#### Listed entries:
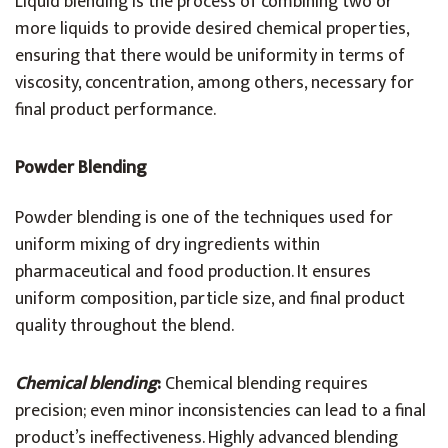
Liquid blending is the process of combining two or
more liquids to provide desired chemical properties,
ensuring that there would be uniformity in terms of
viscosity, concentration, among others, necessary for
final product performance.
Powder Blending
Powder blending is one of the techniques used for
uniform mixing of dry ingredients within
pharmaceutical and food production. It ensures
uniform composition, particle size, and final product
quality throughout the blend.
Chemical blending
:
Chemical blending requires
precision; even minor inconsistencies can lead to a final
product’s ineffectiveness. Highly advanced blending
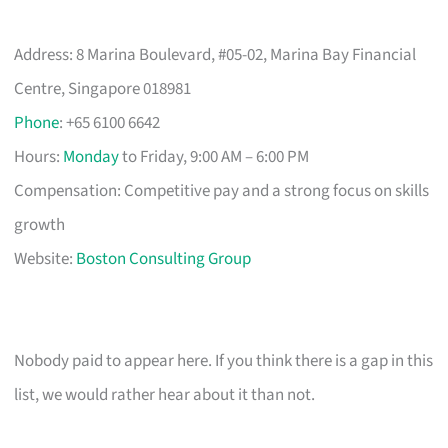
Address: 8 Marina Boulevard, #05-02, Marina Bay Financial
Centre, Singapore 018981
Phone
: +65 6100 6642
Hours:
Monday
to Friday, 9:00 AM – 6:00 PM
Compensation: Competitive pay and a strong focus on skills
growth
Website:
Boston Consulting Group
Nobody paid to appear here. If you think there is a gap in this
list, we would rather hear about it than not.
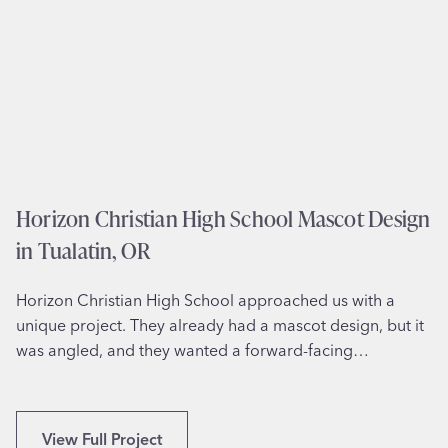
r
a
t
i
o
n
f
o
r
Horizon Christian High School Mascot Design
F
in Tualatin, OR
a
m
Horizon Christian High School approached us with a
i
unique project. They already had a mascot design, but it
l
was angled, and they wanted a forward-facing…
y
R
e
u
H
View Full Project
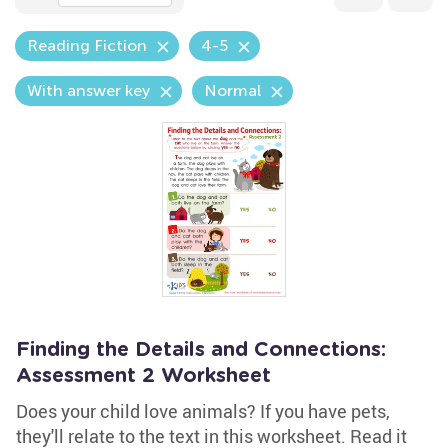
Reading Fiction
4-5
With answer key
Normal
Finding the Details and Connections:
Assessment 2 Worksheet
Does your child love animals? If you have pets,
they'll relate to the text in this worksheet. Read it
* * *
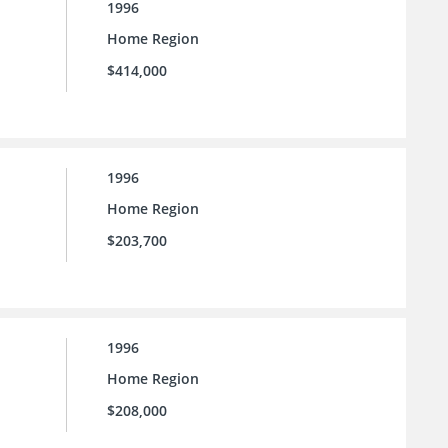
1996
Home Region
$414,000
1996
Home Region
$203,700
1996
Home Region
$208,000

#### What you will do:
Using the material, count the lines where the word "there" appears. Give the number by itself.

#### Task solution:
2